Não admira, pois, que,
transformado o Estado no principal agente e promotor da corrupção, a direita
neoliberal (e não só) considere positivo tudo o que contribua para lhe diminuir
o peso e a importância. Tanto nas doutrinárias pregações de Passos Coelho, como
sobretudo na prática política deste Governo, transparece a ideia de uma urgente
missão a cumprir: a de inverter o rumo do País, libertando-o das garras
estatistas em que, segundo eles, definhava. Ideia que, contudo, lhes é
anterior. Recorde-se que o início da governação de Sócrates pauta-se por um
conjunto emblemático de medidas visando racionalizar o Estado (com o salutar
propósito de eliminar desperdícios – as famosas
gorduras!), em especial nas áreas da justiça, saúde e educação. Cedo se
percebeu, entretanto, que os limites entre racionalizar
e destruir eram muito ténues e
facilmente transponíveis, aí começando o desmantelamento de áreas sensíveis do muito
frágil Estado Social português.
Eis, pois, dois virtuosos
princípios – racionalização e luta contra a corrupção – que
parecem reunir consenso generalizado, mas cuja concretização pode esconder
propósitos bem diferentes dos proclamados. Ninguém, por certo, se atreverá a
defender a corrupção ou uma política de favores. Enfatizo o que disse antes: a
corrupção é um problema social grave que destrói as sociedades! Mas uma
coisa é reconhecer a importância da sua denúncia e da luta para a debelar,
outra a de a considerar o tema central de uma sociedade disfuncional,
desviando as atenções dos principais problemas com que se defronta e que em boa
medida a originam e a alimentam: à cabeça, a absoluta financeirização da economia, cuja estrutura erguida nas últimas
décadas permanece incólume (incluindo os off-shores),
não obstante ter colocado o mundo à beira da catástrofe; depois, a manutenção
de uma organização social caduca,
porque desfasada da realidade técnica e produtiva actual, nomeadamente a nível
da distribuição do tempo de trabalho e da riqueza; ou ainda quanto à organização política do Estado, presa nos
limites da democracia representativa e da centralização administrativa…

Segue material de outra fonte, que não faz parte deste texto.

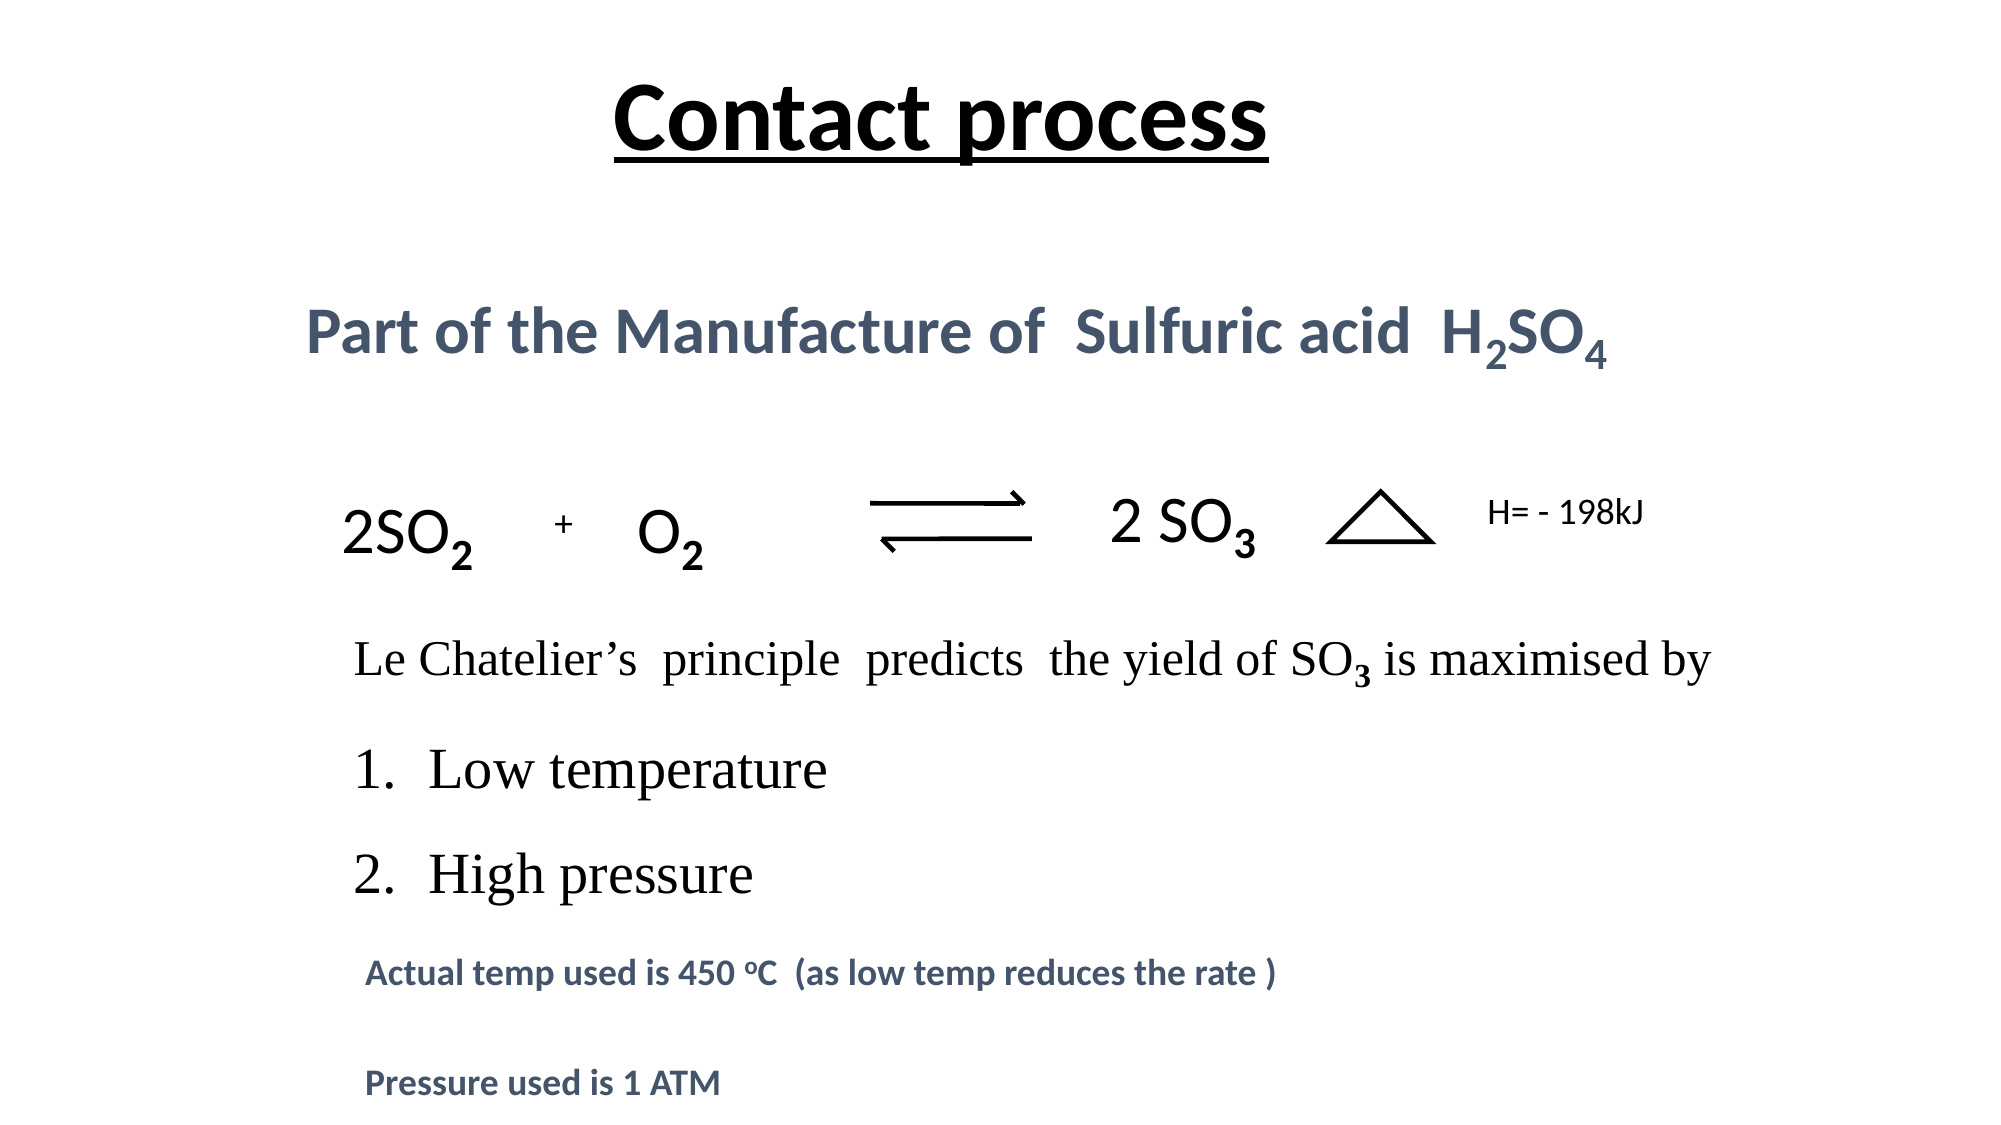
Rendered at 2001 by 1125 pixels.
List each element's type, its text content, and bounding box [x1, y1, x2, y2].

text_box Le Chatelier’s principle predicts the yield of SO3 is maximised by Low temperature High pressure [338, 609, 1786, 906]
text_box + [539, 491, 599, 553]
text_box Actual temp used is 450 oC (as low temp reduces the rate ) [350, 940, 1709, 1002]
text_box 2 SO3 [1094, 467, 1319, 564]
text_box Part of the Manufacture of Sulfuric acid H2SO4 [291, 278, 1750, 374]
text_box 2SO2 [326, 479, 540, 575]
text_box Contact process [598, 42, 1311, 178]
text_box O2 [622, 479, 785, 575]
text_box H= - 198kJ [1472, 479, 1751, 541]
text_box Pressure used is 1 ATM [350, 1050, 1615, 1111]
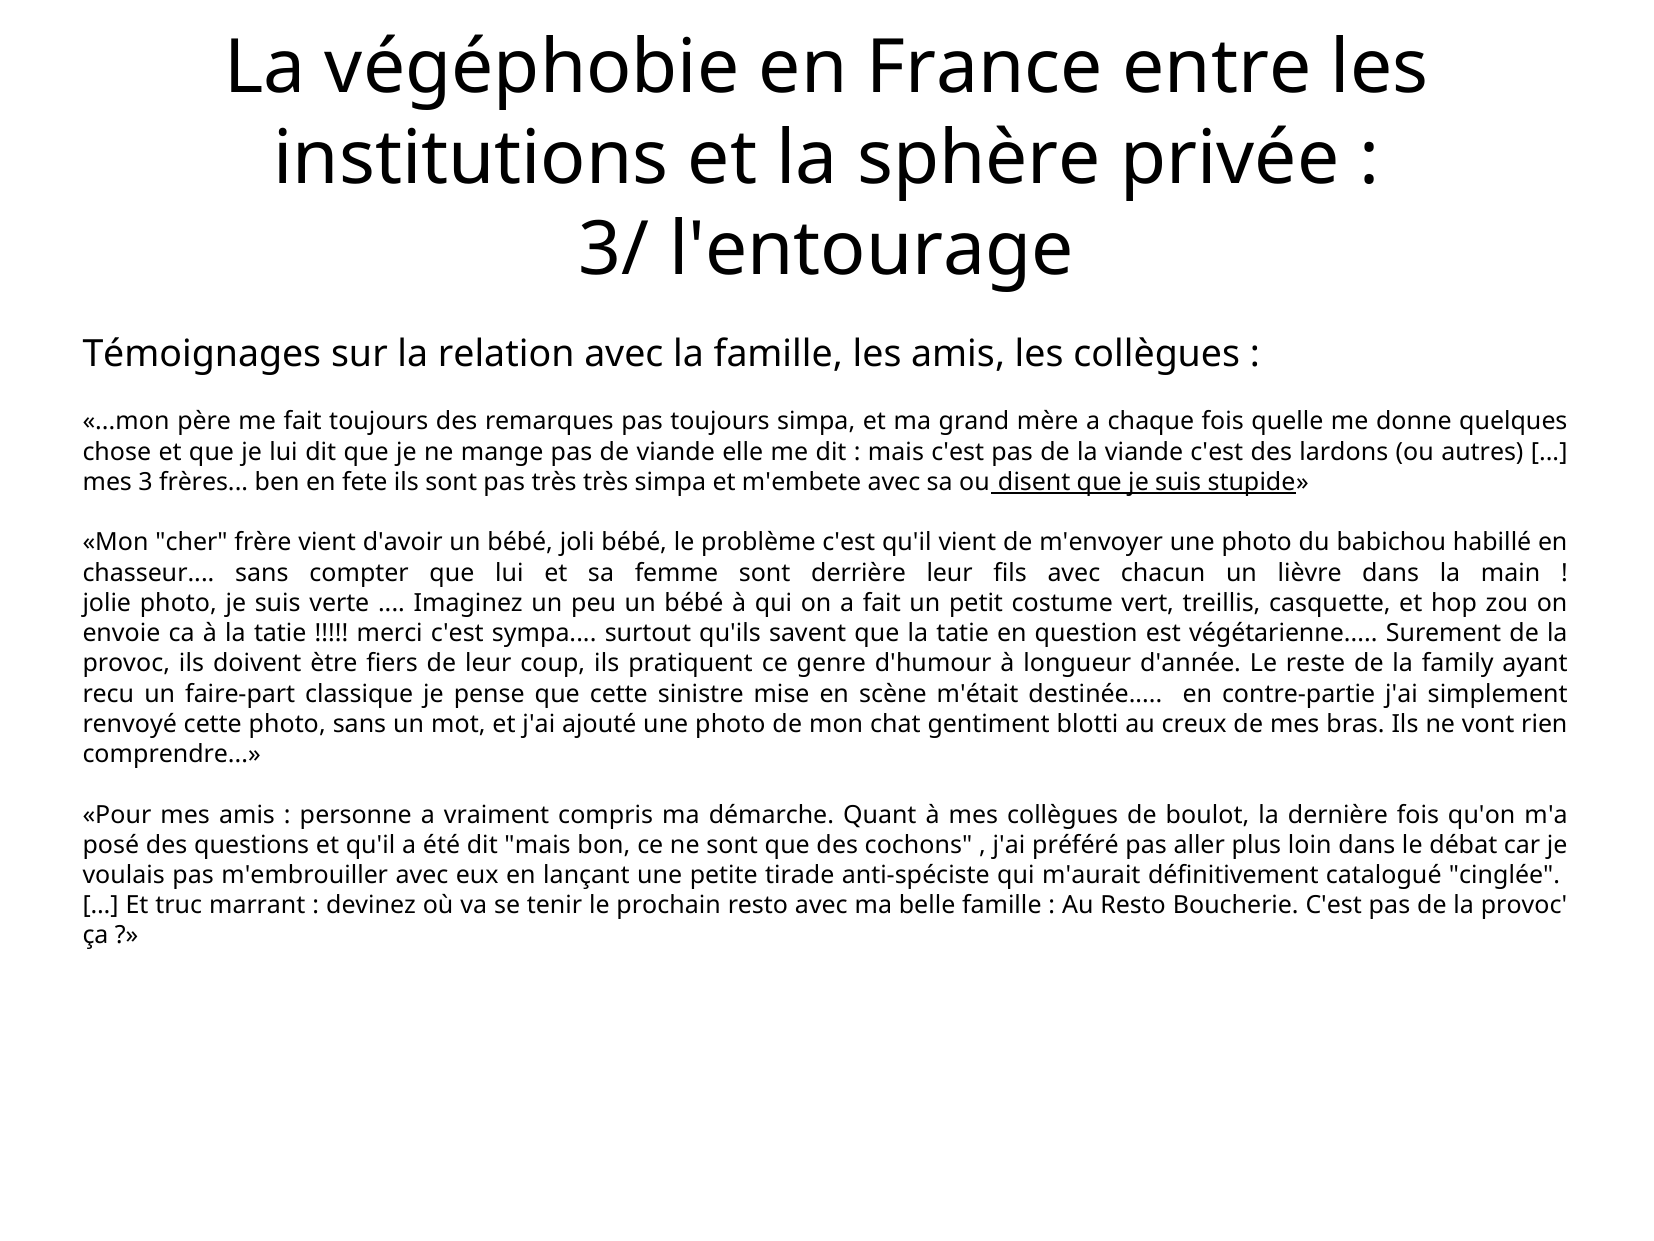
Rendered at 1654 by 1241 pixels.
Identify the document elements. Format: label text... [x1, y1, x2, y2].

title La végéphobie en France entre les institutions et la sphère privée : 3/ l'entourage [82, 16, 1571, 290]
subtitle Témoignages sur la relation avec la famille, les amis, les collègues : «...mon père me fait toujours des remarques pas toujours simpa, et ma grand mère a chaque fois quelle me donne quelques chose et que je lui dit que je ne mange pas de viande elle me dit : mais c'est pas de la viande c'est des lardons (ou autres) [...] mes 3 frères... ben en fete ils sont pas très très simpa et m'embete avec sa ou disent que je suis stupide» «Mon "cher" frère vient d'avoir un bébé, joli bébé, le problème c'est qu'il vient de m'envoyer une photo du babichou habillé en chasseur.... sans compter que lui et sa femme sont derrière leur fils avec chacun un lièvre dans la main ! jolie photo, je suis verte .... Imaginez un peu un bébé à qui on a fait un petit costume vert, treillis, casquette, et hop zou on envoie ca à la tatie !!!!! merci c'est sympa.... surtout qu'ils savent que la tatie en question est végétarienne..... Surement de la provoc, ils doivent ètre fiers de leur coup, ils pratiquent ce genre d'humour à longueur d'année. Le reste de la family ayant recu un faire-part classique je pense que cette sinistre mise en scène m'était destinée..... en contre-partie j'ai simplement renvoyé cette photo, sans un mot, et j'ai ajouté une photo de mon chat gentiment blotti au creux de mes bras. Ils ne vont rien comprendre...» «Pour mes amis : personne a vraiment compris ma démarche. Quant à mes collègues de boulot, la dernière fois qu'on m'a posé des questions et qu'il a été dit "mais bon, ce ne sont que des cochons" , j'ai préféré pas aller plus loin dans le débat car je voulais pas m'embrouiller avec eux en lançant une petite tirade anti-spéciste qui m'aurait définitivement catalogué "cinglée". […] Et truc marrant : devinez où va se tenir le prochain resto avec ma belle famille : Au Resto Boucherie. C'est pas de la provoc' ça ?» [82, 297, 1571, 1102]
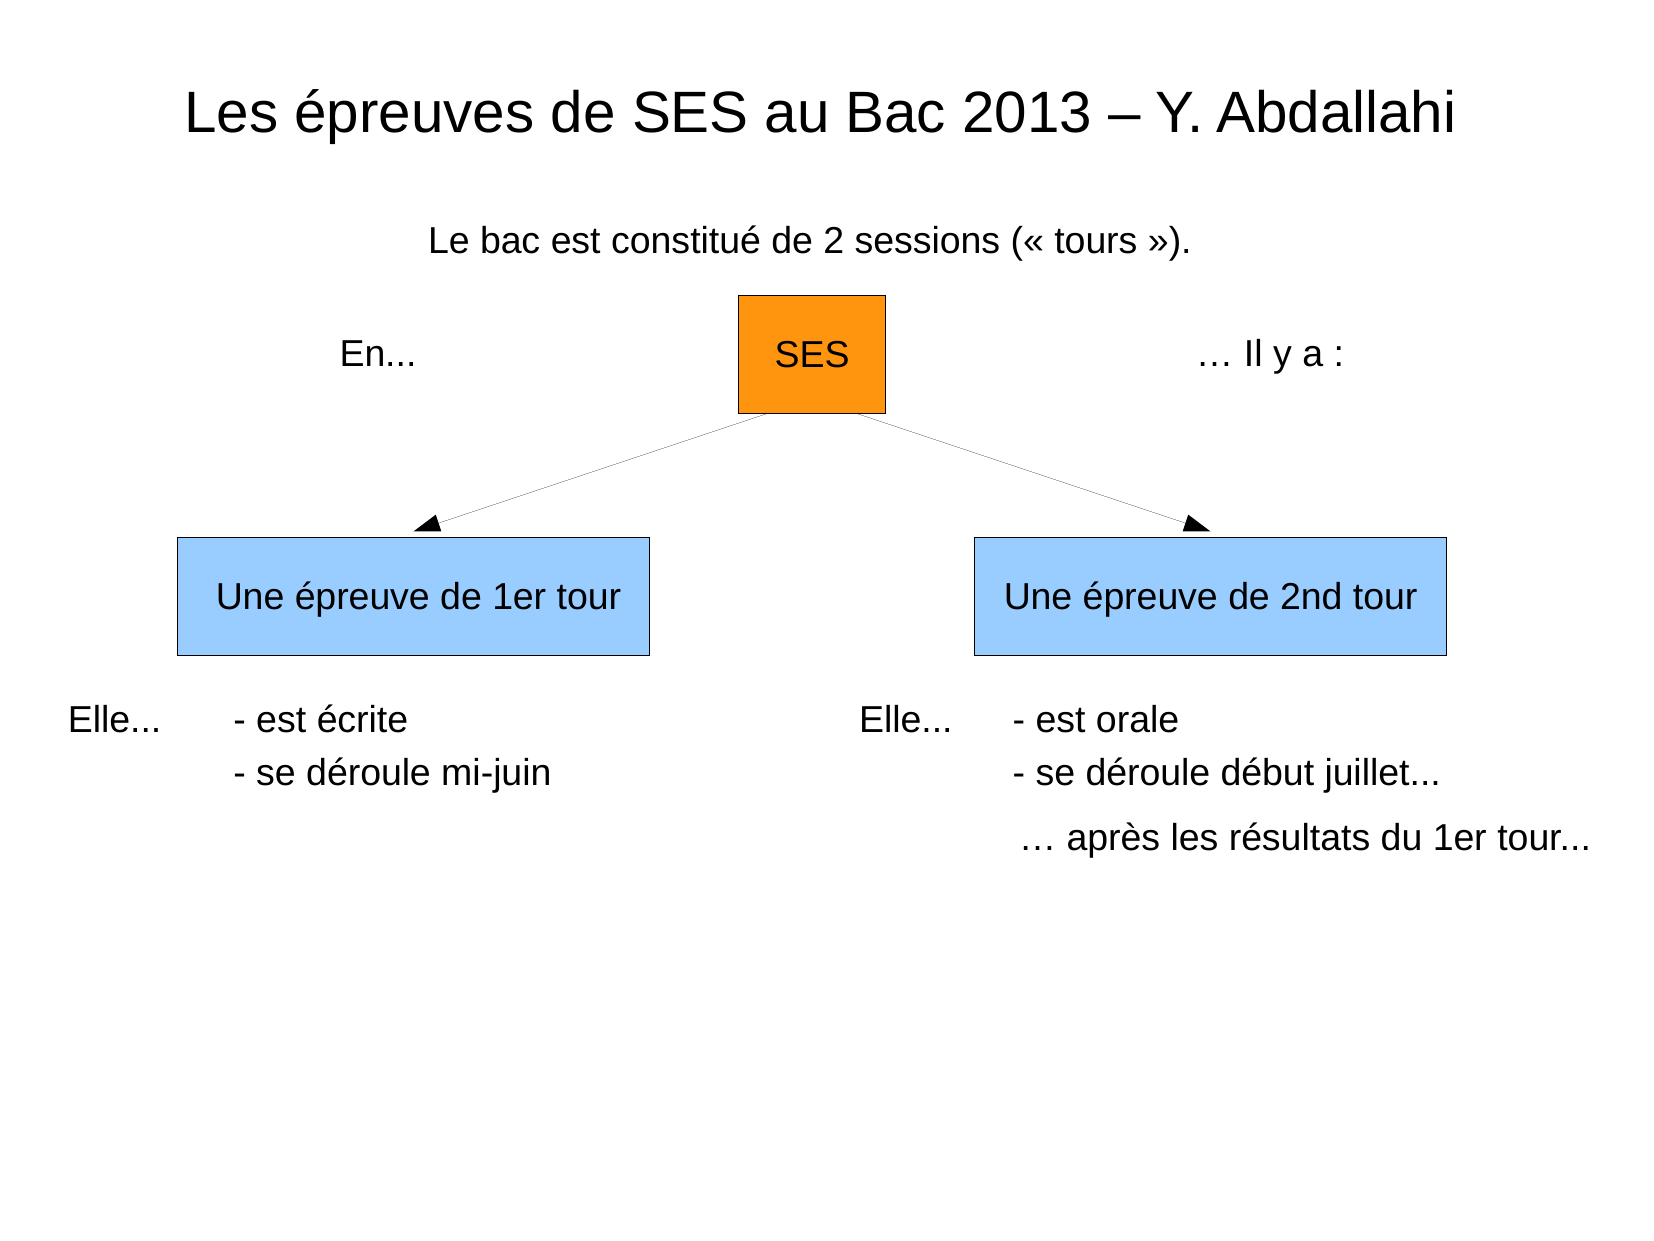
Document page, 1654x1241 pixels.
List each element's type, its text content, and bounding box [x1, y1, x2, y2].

text_box Une épreuve de 2nd tour [974, 537, 1447, 656]
text_box - est orale [998, 690, 1195, 744]
text_box En... [324, 324, 432, 382]
text_box SES [738, 295, 886, 414]
title Les épreuves de SES au Bac 2013 – Y. Abdallahi [76, 53, 1566, 172]
text_box … Il y a : [1181, 324, 1359, 382]
text_box - est écrite [218, 690, 424, 744]
text_box - se déroule mi-juin [218, 744, 568, 801]
text_box - se déroule début juillet... [998, 744, 1458, 801]
text_box Une épreuve de 1er tour [177, 537, 650, 656]
text_box … après les résultats du 1er tour... [1003, 809, 1630, 892]
text_box Le bac est constitué de 2 sessions (« tours »). [413, 212, 1209, 270]
text_box Elle... [53, 690, 177, 774]
text_box Elle... [844, 690, 968, 748]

É certo que actuar ‘apenas’
sobre os corruptos ‘apanhados’ nas esburacadas malhas da lei, centrar neles
toda a atenção, com o interessado apoio do circo mediático, permite ignorar,
por exemplo, a existência e o papel dos off-shores
nos níveis actuais da corrupção e da fraude fiscal. Actuar contra as
irregularidades bancárias (que até podem conduzir bancos à falência) na base de
leis permissivas construídas de propósito para permitirem ‘fugas e fintas’ jurídicas, desvia as atenções da exigência política
para se alterar o modelo de funcionamento de todo o sistema financeiro –
que continua a operar com os produtos e os comportamentos da prática bancária
construída nos últimos trinta anos de gradual desregulação e inteira
liberalização da actividade. É como abrir as portas da prisão e depois manifestar-se
surpresa por os presos, afinal, fugirem!
P.S. A mais recente pregação
do pífio evangelizador neoliberal Passos Coelho insere-se nesta mesma linha de
pensamento moralizador, que pretende ir para além da política. Sentencia ele: ‘no que
toca à disciplina orçamental e às reformas estruturais, não há esquerda
nem direita, há bom governo e mau governo’! Sem surpresas,
esta lógica moralista da distinção entre bons e maus, exclui as
escolhas políticas, afasta as alternativas democráticas, impondo a via única do
‘não há alternativa’. Atinge a democracia na sua essência. Apetece mesmo reproduzir
aqui a piada que corre nas redes sociais: ‘pior
do que ter um ex-Primeiro Ministro preso é ter o actual à solta’!